Although biofilm formation is considered as a hallmark character of antibiotic resistance [39], there was no correlation between drug resistance and the biofilm formation ability of MRSA isolates studied. This suggests that the cumulating effect of genotypic and phenotypic resistance could be the distinct features for the development of drug resistance. Our findings are in agreement with several previous reports which failed to corroborate a direct positive correlation between antibiotic resistance and biofilm formation [40].

Mucin binding assay is a preliminary test that assesses the bacterial gut binding ability.
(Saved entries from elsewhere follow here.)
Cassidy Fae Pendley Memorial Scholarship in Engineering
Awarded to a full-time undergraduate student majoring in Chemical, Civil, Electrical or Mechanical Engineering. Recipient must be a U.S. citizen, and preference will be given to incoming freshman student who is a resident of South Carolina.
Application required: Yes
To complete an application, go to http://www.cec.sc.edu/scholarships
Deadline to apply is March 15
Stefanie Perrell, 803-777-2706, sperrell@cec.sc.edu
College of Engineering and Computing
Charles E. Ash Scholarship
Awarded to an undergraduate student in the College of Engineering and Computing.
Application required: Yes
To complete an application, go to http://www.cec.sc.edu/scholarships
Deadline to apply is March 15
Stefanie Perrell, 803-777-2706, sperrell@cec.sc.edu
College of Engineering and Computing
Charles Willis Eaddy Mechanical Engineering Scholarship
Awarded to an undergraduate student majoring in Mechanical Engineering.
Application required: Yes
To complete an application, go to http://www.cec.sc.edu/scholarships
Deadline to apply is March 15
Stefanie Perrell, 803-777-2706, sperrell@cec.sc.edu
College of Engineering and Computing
The mucous membrane covers the GIT and serves as a crucial point for host-microbial crosstalk. S. aureus expresses several Microbial Surface Recognizing Adhesive Matrix Molecules (MSCRAMM's) that recognize host extracellular matrix (ECM) molecules to initiate colonization via interaction with pattern recognition receptors (PRR) on host epithelium [41]. Though several reports are available on nasal colonization of MRSA, a persistent rise in the incidences of gut-mediated colonization of S. aureus among hospitalized patients underscored their gut colonizing ability to cause a variety of diseases [42]. We observed a varied response of MRSA isolates towards mucin adhesion ranging from 68.93 ± 0.61 to 86.62 ± 1.96%. This might be due to the fact that the degree of bacterial mucoadhesion is a dependent behavior that relies on varying cell surface proteome and surface charges among different isolates [43]. Besides, our findings are in agreement with the previous findings reporting a wide range (44.5–100%) of staphylococcal adhesion to crude mucus and modified nasal mucin [44].
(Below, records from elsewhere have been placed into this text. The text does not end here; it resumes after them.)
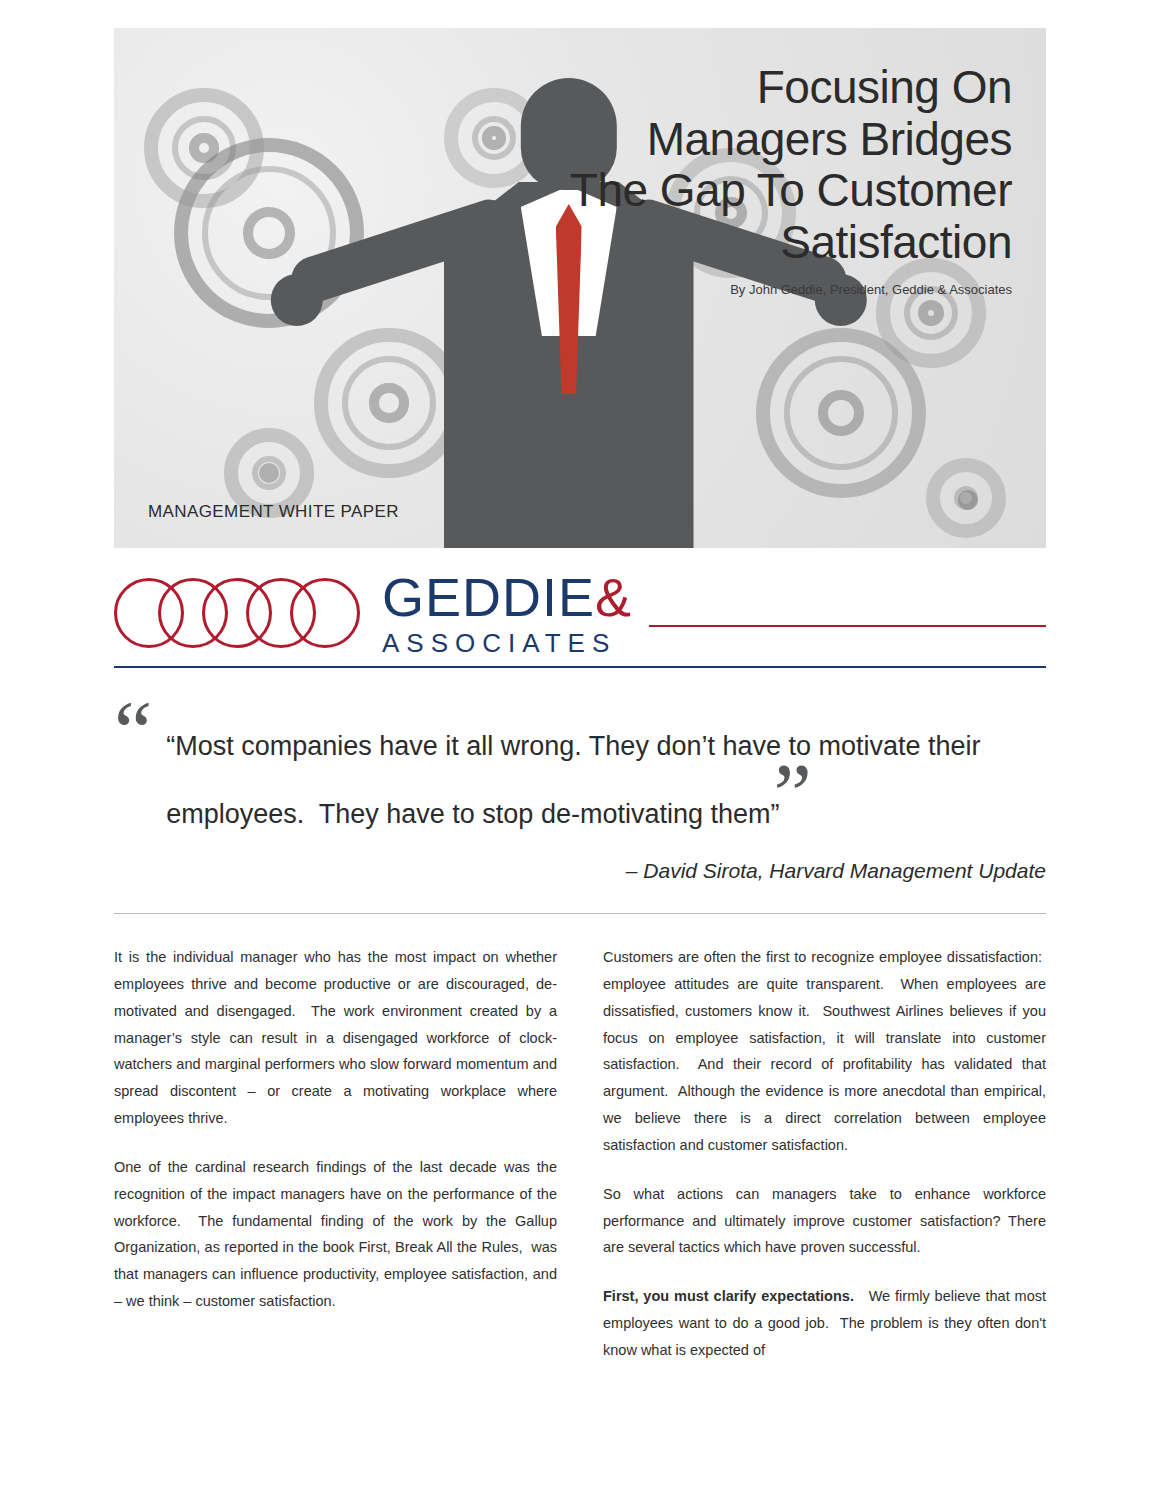Focusing On
Managers Bridges
The Gap To Customer
Satisfaction
By John Geddie, President, Geddie & Associates
MANAGEMENT WHITE PAPER
GEDDIE& ASSOCIATES
“
“Most companies have it all wrong. They don’t have to motivate their employees. They have to stop de-motivating them””
– David Sirota, Harvard Management Update
It is the individual manager who has the most impact on whether employees thrive and become productive or are discouraged, de-motivated and disengaged. The work environment created by a manager’s style can result in a disengaged workforce of clock-watchers and marginal performers who slow forward momentum and spread discontent – or create a motivating workplace where employees thrive.
One of the cardinal research findings of the last decade was the recognition of the impact managers have on the performance of the workforce. The fundamental finding of the work by the Gallup Organization, as reported in the book First, Break All the Rules, was that managers can influence productivity, employee satisfaction, and – we think – customer satisfaction.
Customers are often the first to recognize employee dissatisfaction: employee attitudes are quite transparent. When employees are dissatisfied, customers know it. Southwest Airlines believes if you focus on employee satisfaction, it will translate into customer satisfaction. And their record of profitability has validated that argument. Although the evidence is more anecdotal than empirical, we believe there is a direct correlation between employee satisfaction and customer satisfaction.
So what actions can managers take to enhance workforce performance and ultimately improve customer satisfaction? There are several tactics which have proven successful.
First, you must clarify expectations. We firmly believe that most employees want to do a good job. The problem is they often don't know what is expected of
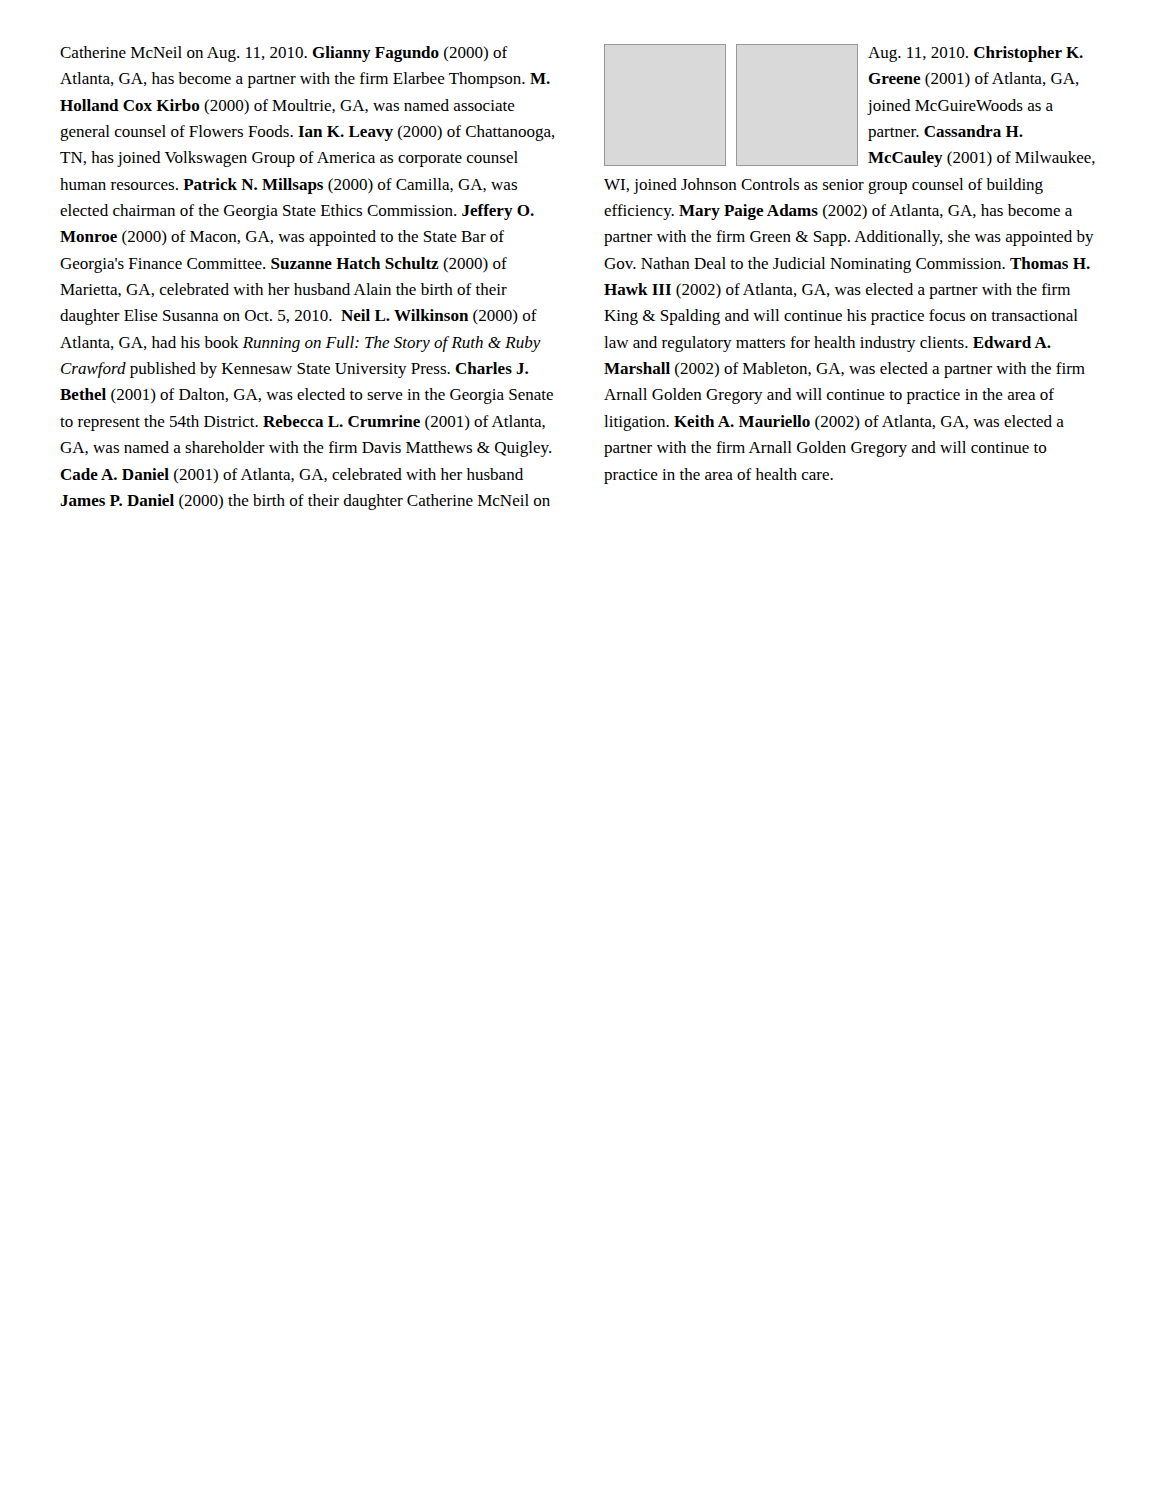Catherine McNeil on Aug. 11, 2010. Glianny Fagundo (2000) of Atlanta, GA, has become a partner with the firm Elarbee Thompson. M. Holland Cox Kirbo (2000) of Moultrie, GA, was named associate general counsel of Flowers Foods. Ian K. Leavy (2000) of Chattanooga, TN, has joined Volkswagen Group of America as corporate counsel human resources. Patrick N. Millsaps (2000) of Camilla, GA, was elected chairman of the Georgia State Ethics Commission. Jeffery O. Monroe (2000) of Macon, GA, was appointed to the State Bar of Georgia's Finance Committee. Suzanne Hatch Schultz (2000) of Marietta, GA, celebrated with her husband Alain the birth of their daughter Elise Susanna on Oct. 5, 2010. Neil L. Wilkinson (2000) of Atlanta, GA, had his book Running on Full: The Story of Ruth & Ruby Crawford published by Kennesaw State University Press. Charles J. Bethel (2001) of Dalton, GA, was elected to serve in the Georgia Senate to represent the 54th District. Rebecca L. Crumrine (2001) of Atlanta, GA, was named a shareholder with the firm Davis Matthews & Quigley.
Cade A. Daniel (2001) of Atlanta, GA, celebrated with her husband James P. Daniel (2000) the birth of their daughter Catherine McNeil on Aug. 11, 2010. Christopher K. Greene (2001) of Atlanta, GA, joined McGuireWoods as a partner. Cassandra H. McCauley (2001) of Milwaukee, WI, joined Johnson Controls as senior group counsel of building efficiency. Mary Paige Adams (2002) of Atlanta, GA, has become a partner with the firm Green & Sapp. Additionally, she was appointed by Gov. Nathan Deal to the Judicial Nominating Commission. Thomas H. Hawk III (2002) of Atlanta, GA, was elected a partner with the firm King & Spalding and will continue his practice focus on transactional law and regulatory matters for health industry clients. Edward A. Marshall (2002) of Mableton, GA, was elected a partner with the firm Arnall Golden Gregory and will continue to practice in the area of litigation. Keith A. Mauriello (2002) of Atlanta, GA, was elected a partner with the firm Arnall Golden Gregory and will continue to practice in the area of health care.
Heatmap analysis is a data visualization technique that indicates the magnitude of a phenomenon as color in two dimensions. Though the heatmaps are widely exploited in omic studies to visualize the large data sets, limited attempts have been made to visualize the clustering pattern to select the target bacteria with desired phenotypes. In the present study, a heatmap was generated using the data sets of auto-aggregation, cell surface hydrophobicity, mucin binding assay, antibiotic resistance, and biofilm formation of MRSA isolates. As an outcome, MRSA 12/206 and MRSA 5/255 clustered together with high Z-scores values (yellow-colored matrix) for various tested attributes. On the other hand, PCA is a well-known sophisticated statistical tool used to simplify the complexity of multivariate data that explains the inter-relationship between multiple variables, which are attained by reducing dimensions of original variables. In the present study, two MRSA isolates viz. 12/206 and 5/255 contributed maximum factor scores and squared cosines of the observations to the first principle components that explained 47% of the total variability in the model. In line with our study, Nami et al. [45] have successfully implied PCA for the screening and selection of candidate probiotic strains exhibiting better probiotic phenotypes.

Conclusion

Amongst the six clinical isolates of MRSA, two isolates viz. 12/206 and 5/255 showed multiple virulence and antibiotic resistance regimes. Owing to the superior cell surface properties and adhesion ability to the mucin, 12/206 and 5/255 were selected for further pre-clinical investigations. Experiments were conducted to investigate the ability of probiotics and postbiotics as antagonists to curb gut-mediated MRSA infections. Overall, the present study demonstrates the application of principal component analysis and HCA heatmap analysis for the selection of the most virulent and antibiotic-resistant staphylococcal isolates.